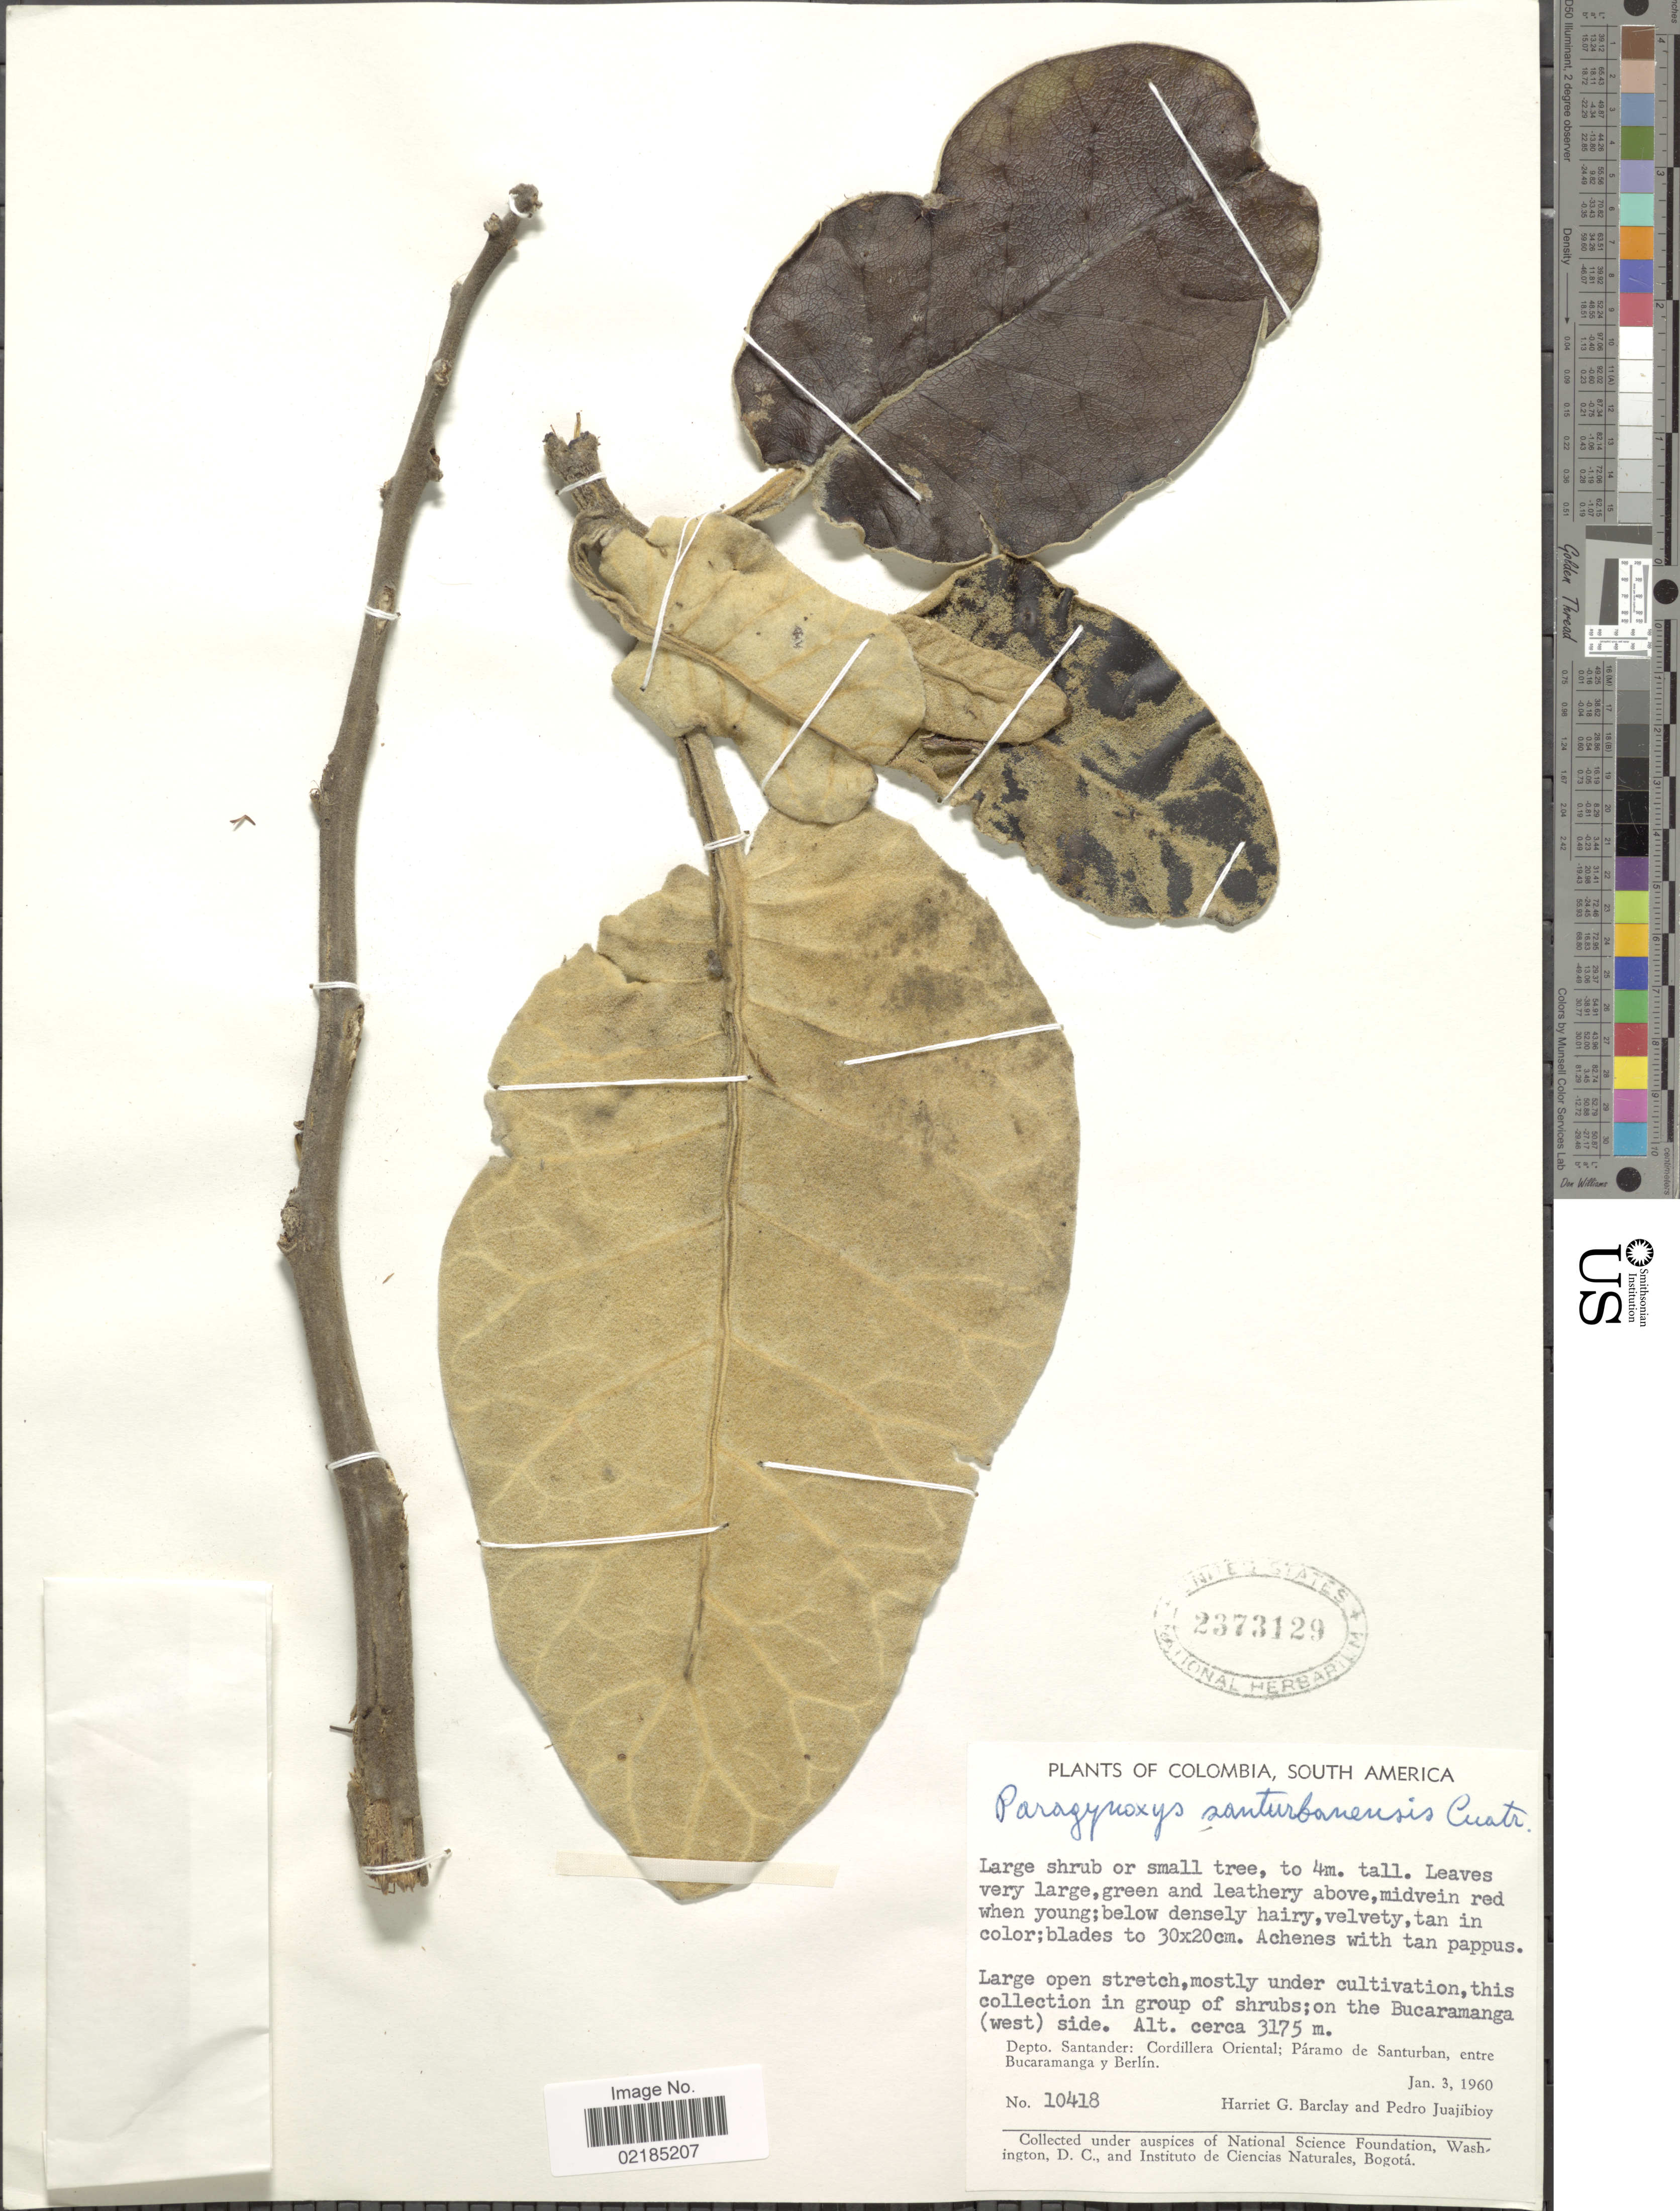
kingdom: Plantae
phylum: Tracheophyta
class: Magnoliopsida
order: Asterales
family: Asteraceae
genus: Paragynoxys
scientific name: Paragynoxys santurbanensis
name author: (Cuatrec.) Cuatrec.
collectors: H. G. Barclay & P. Juajibioy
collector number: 10418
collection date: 1960-01-03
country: Colombia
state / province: Santander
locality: On the Bucaramanga (west) side. Depto. Santander: Cordillera Oriental; Páramo de Santurban, entre Bucaramanga y Berlín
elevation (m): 3175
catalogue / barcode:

————

* **GOAL**
Can you copy the data above word for word, line by line, and leave out any pictures?

* **TASK OUTPUT**
kingdom: Plantae
phylum: Tracheophyta
class: Magnoliopsida
order: Asterales
family: Asteraceae
genus: Paragynoxys
scientific name: Paragynoxys santurbanensis
name author: (Cuatrec.) Cuatrec.
collectors: H. G. Barclay & P. Juajibioy
collector number: 10418
collection date: 1960-01-03
country: Colombia
state / province: Santander
locality: On the Bucaramanga (west) side. Depto. Santander: Cordillera Oriental; Páramo de Santurban, entre Bucaramanga y Berlín
elevation (m): 3175
catalogue / barcode:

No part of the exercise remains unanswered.